Pictured people or hands with joints:
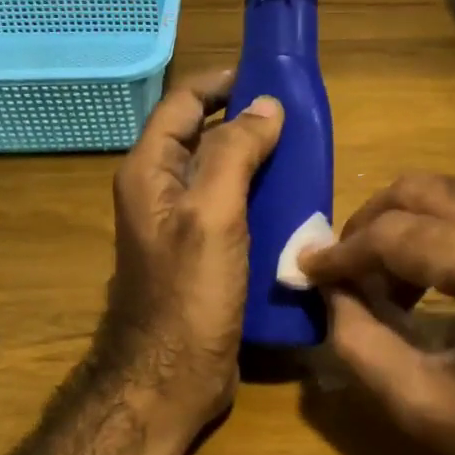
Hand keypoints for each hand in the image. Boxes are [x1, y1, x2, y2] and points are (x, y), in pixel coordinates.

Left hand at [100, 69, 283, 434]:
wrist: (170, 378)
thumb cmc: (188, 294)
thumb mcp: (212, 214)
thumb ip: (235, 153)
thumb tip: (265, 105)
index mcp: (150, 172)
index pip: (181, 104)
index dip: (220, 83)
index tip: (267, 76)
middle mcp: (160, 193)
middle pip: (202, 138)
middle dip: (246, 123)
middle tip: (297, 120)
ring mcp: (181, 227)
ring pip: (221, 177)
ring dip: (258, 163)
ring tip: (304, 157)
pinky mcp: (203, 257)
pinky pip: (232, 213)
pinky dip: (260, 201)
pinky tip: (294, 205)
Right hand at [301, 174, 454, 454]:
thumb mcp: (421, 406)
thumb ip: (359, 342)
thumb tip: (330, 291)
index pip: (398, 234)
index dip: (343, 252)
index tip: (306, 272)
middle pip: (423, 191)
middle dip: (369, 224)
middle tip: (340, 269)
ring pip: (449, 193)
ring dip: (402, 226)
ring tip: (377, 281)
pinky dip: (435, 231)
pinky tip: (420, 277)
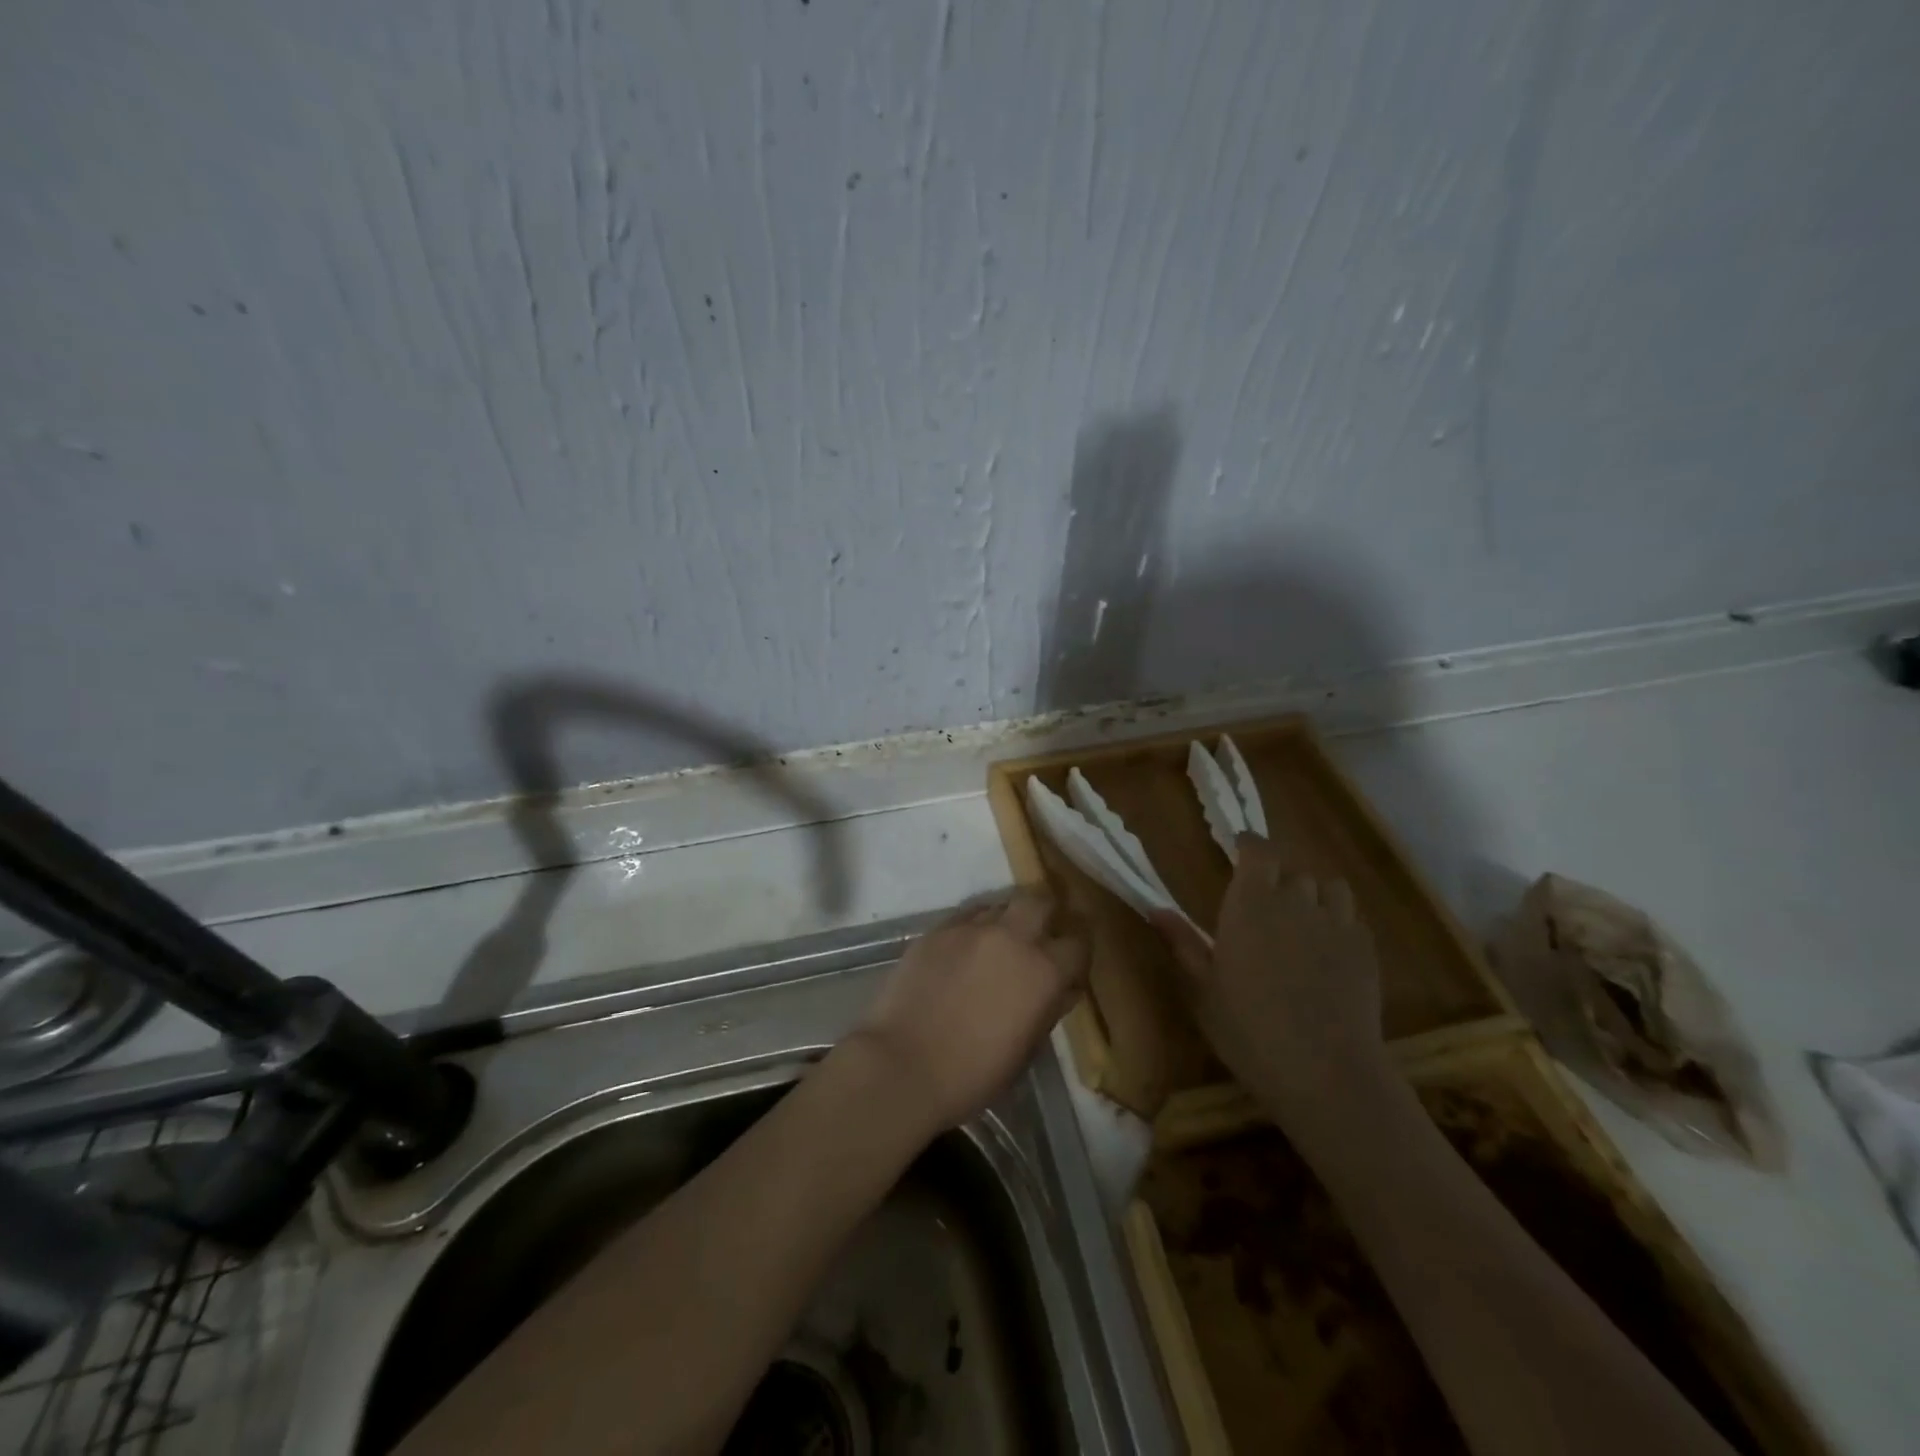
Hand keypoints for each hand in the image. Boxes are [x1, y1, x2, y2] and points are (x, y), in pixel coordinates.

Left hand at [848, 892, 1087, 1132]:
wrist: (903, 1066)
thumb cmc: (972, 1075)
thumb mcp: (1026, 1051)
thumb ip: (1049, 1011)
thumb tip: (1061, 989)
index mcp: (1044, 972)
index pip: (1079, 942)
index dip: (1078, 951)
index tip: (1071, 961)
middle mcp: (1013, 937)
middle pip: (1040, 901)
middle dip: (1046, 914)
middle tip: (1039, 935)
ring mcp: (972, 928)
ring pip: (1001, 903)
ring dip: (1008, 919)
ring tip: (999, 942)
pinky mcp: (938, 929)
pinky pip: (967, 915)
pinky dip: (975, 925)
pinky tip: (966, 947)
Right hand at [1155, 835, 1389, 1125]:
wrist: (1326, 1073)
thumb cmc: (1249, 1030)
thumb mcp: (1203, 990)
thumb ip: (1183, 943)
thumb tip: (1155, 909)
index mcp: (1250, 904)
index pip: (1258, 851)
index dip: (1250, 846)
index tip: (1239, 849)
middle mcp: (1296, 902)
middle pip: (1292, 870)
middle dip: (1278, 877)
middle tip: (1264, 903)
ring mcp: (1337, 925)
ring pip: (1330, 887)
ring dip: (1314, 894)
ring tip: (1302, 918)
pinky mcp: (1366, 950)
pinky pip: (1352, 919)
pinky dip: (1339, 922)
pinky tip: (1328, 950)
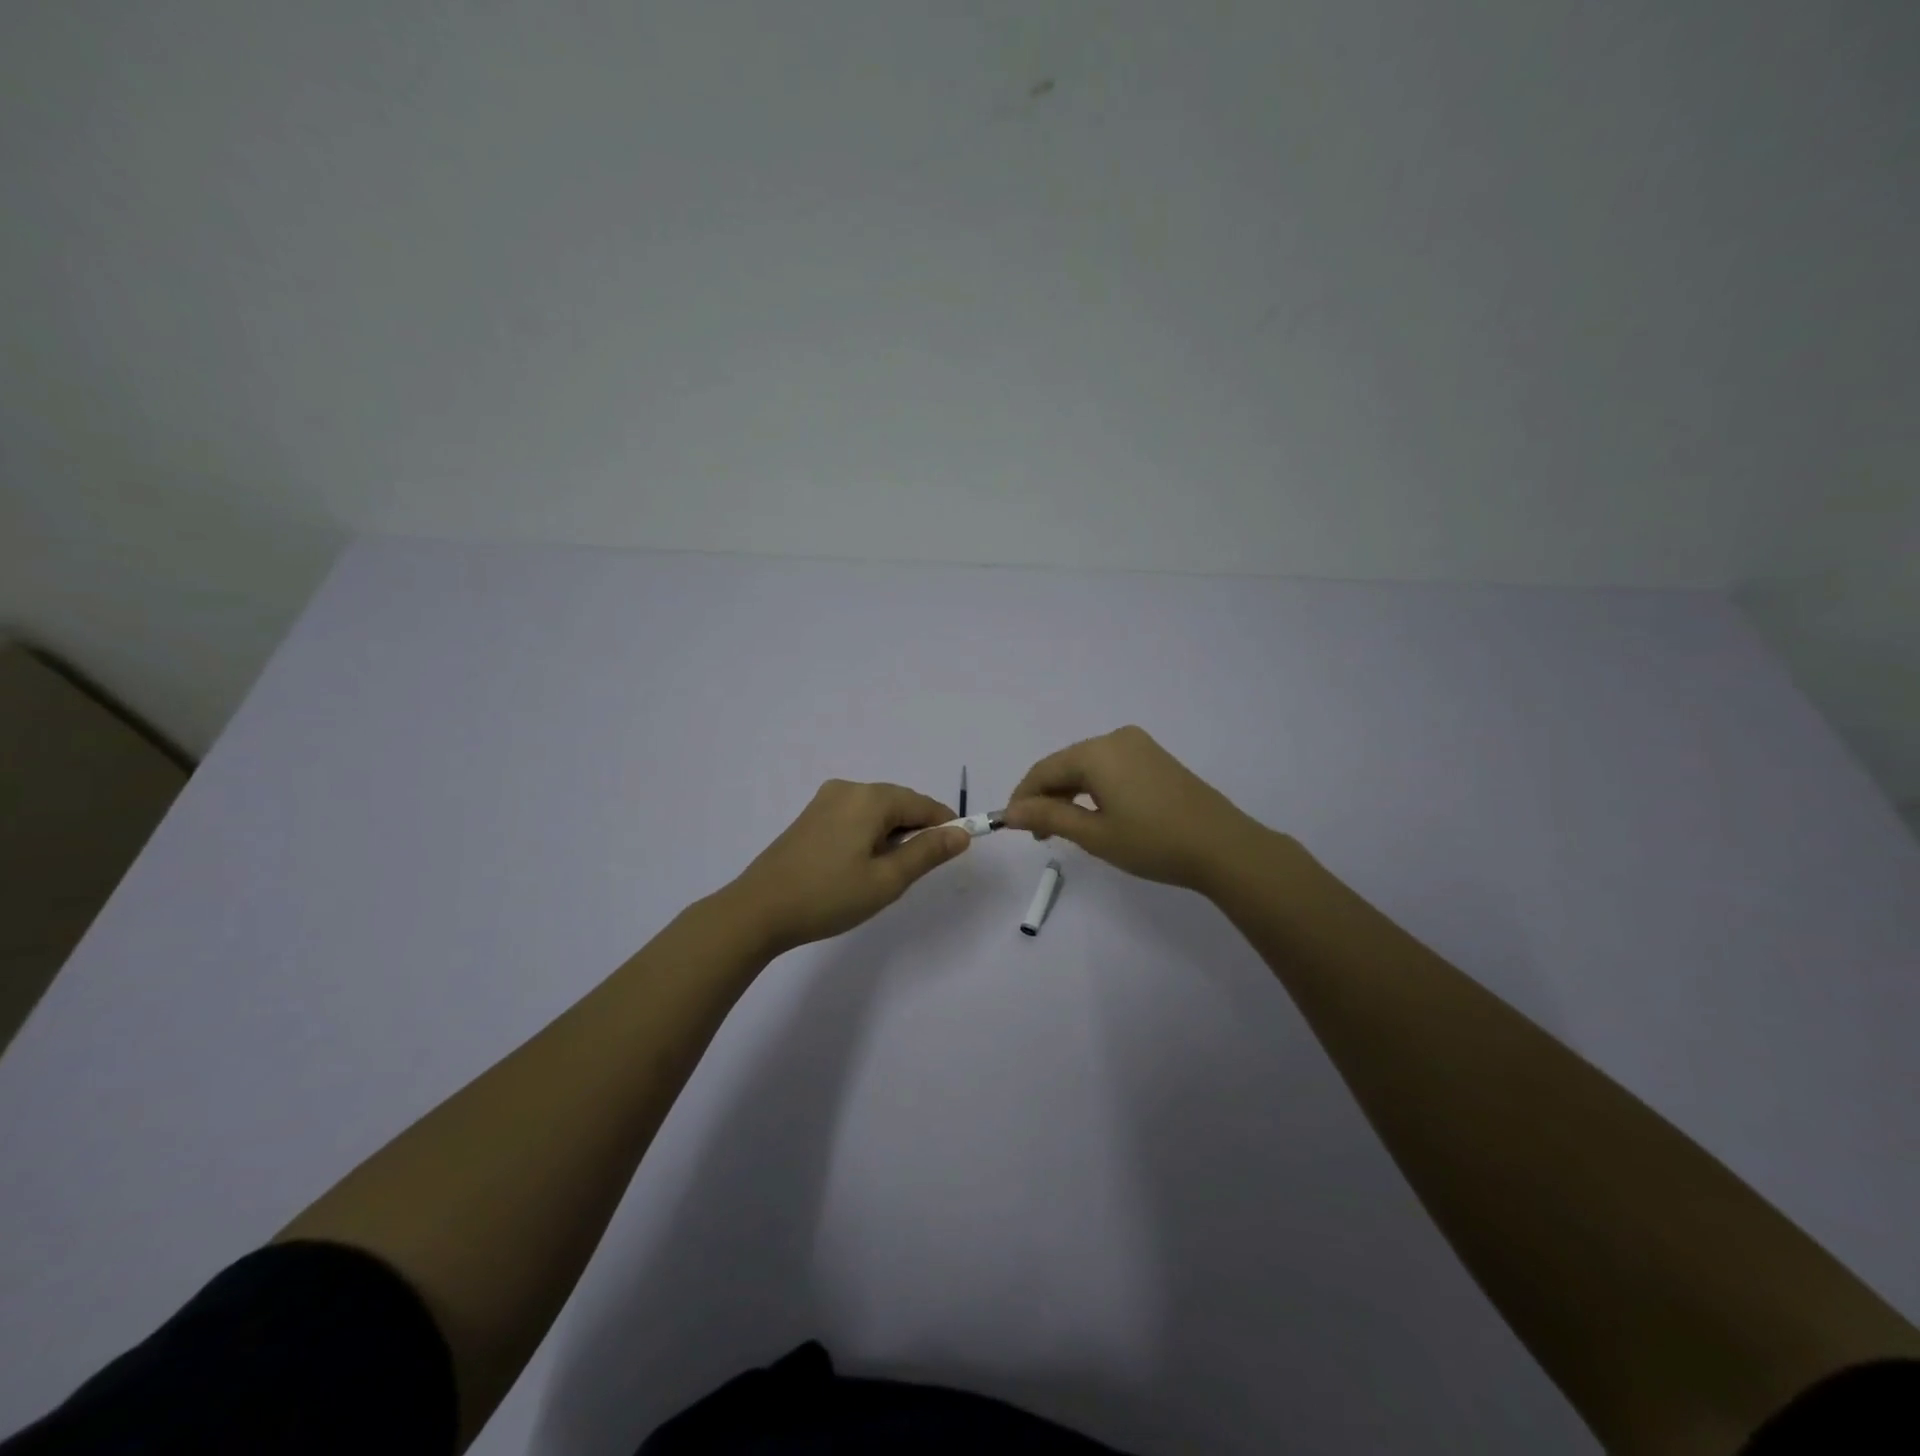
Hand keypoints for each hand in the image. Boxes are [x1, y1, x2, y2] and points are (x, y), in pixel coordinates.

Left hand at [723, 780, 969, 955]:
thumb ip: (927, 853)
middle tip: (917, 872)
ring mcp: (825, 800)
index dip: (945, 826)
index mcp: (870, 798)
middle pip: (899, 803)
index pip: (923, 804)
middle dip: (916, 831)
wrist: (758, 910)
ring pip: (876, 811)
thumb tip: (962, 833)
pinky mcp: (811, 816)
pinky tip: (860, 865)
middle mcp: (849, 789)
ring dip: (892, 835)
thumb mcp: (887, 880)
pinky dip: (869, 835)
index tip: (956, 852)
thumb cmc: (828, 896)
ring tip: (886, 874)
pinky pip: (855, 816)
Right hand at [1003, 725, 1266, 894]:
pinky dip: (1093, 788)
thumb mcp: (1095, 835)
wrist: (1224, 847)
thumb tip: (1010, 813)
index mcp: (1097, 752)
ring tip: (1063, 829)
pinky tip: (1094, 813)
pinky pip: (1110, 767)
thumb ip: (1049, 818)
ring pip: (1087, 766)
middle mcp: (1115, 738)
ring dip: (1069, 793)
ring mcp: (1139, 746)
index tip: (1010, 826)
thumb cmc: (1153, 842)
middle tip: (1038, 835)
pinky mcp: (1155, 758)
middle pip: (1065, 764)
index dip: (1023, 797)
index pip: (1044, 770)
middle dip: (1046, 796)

WORK INSTRUCTIONS: Would you output the data above exactly as written, but with no images?

TASK RESPONSE:
Hand keypoints for each hand in the image. Boxes are [x1, y1, x2, y2] and points are (x, y), in pixel coordinates.

Left hand at [100, 69, 283, 434]:
wrist: (170, 378)
thumb cmc: (188, 294)
thumb mcp: (212, 214)
thumb ip: (235, 153)
thumb tip: (265, 105)
index mcp: (150, 172)
index pip: (181, 104)
index dip: (220, 83)
index tip: (267, 76)
middle mcp: (160, 193)
middle pip: (202, 138)
middle dip: (246, 123)
middle tip: (297, 120)
ring mcp: (181, 227)
ring pip: (221, 177)
ring dip: (258, 163)
ring tip: (304, 157)
pinky mcp: (203, 257)
pinky pip: (232, 213)
pinky dip: (260, 201)
pinky tip: (294, 205)
Right hand at [301, 174, 454, 454]:
thumb mcp: (421, 406)
thumb ip: (359, 342)
thumb tip: (330, 291)
index pip: (398, 234)
index dip: (343, 252)
index tip: (306, 272)
middle pip: (423, 191)
middle dip: (369, 224)
middle tip: (340, 269)
ring pip: (449, 193)
ring dip: (402, 226)
ring tip: (377, 281)
pinky dip: (435, 231)
pinky tip: (420, 277)
Hand keypoints for each hand in the image. Boxes are [x1, y1, x2, y2] and points are (x, y), in pixel coordinates.

Left hand at [848, 892, 1087, 1132]:
wrist: (903, 1066)
thumb cmc: (972, 1075)
thumb mcp: (1026, 1051)
thumb ip: (1049, 1011)
thumb tip: (1061, 989)
index mcp: (1044, 972)
index pip: (1079, 942)
index dip: (1078, 951)
index tip: (1071, 961)
middle mcp: (1013, 937)
middle pip: (1040, 901)
middle dip: (1046, 914)
middle tip: (1039, 935)
ring mcp: (972, 928)
ring pip: (1001, 903)
ring dip: (1008, 919)
ring tip: (999, 942)
pinky mcp: (938, 929)
pinky pip: (967, 915)
pinky dip: (975, 925)
pinky tip: (966, 947)
Right hand at [1155, 835, 1389, 1125]:
wrist: (1326, 1073)
thumb cmc: (1249, 1030)
thumb mcp: (1203, 990)
thumb ip: (1183, 943)
thumb tip: (1155, 909)
index mcp: (1250, 904)
index pip: (1258, 851)
index dip: (1250, 846)
index tip: (1239, 849)
middle mcp: (1296, 902)
middle pip: (1292, 870)
middle dip: (1278, 877)
middle tip: (1264, 903)
ring mcp: (1337, 925)
ring pip: (1330, 887)
ring dip: (1314, 894)
ring tip: (1302, 918)
pinky mcp: (1366, 950)
pinky pip: (1352, 919)
pinky dip: (1339, 922)
pinky tip: (1328, 950)
Hand keypoints for each hand in the image. Boxes are [x1, y1, x2, y2] and points are (x, y), in pixel coordinates.

Left hand at [723, 780, 969, 955]:
thumb ip: (927, 853)
middle tip: (917, 872)
ring mcp: (825, 800)
index dip: (945, 826)
index mcp: (870, 798)
middle pip: (899, 803)
index pip: (923, 804)
middle dip: (916, 831)
wrist: (758, 910)
ring pip: (876, 811)
thumb tip: (962, 833)
pinky mcp: (811, 816)
pinky tip: (860, 865)
middle mcp: (849, 789)
ring dip: (892, 835)
thumb mcp: (887, 880)
pinky dip: (869, 835)
index tip: (956, 852)
thumb cmc: (828, 896)
ring tip: (886, 874)
pinky pip: (855, 816)
Right hand at [1003, 725, 1266, 894]:
pinky dip: (1093, 788)
thumb mcp: (1095, 835)
wrist: (1224, 847)
thumb tip: (1010, 813)
index mcp: (1097, 752)
ring tip: (1063, 829)
pinky tip: (1094, 813)
pinky pip: (1110, 767)
thumb ip: (1049, 818)
ring pip: (1087, 766)
middle mcp: (1115, 738)
ring dip: (1069, 793)
ring mcp: (1139, 746)
index tip: (1010, 826)
thumb cmc: (1153, 842)
middle tip: (1038, 835)
pinky mcp: (1155, 758)
middle pip: (1065, 764)
index dip: (1023, 797)
index pip: (1044, 770)
middle dip: (1046, 796)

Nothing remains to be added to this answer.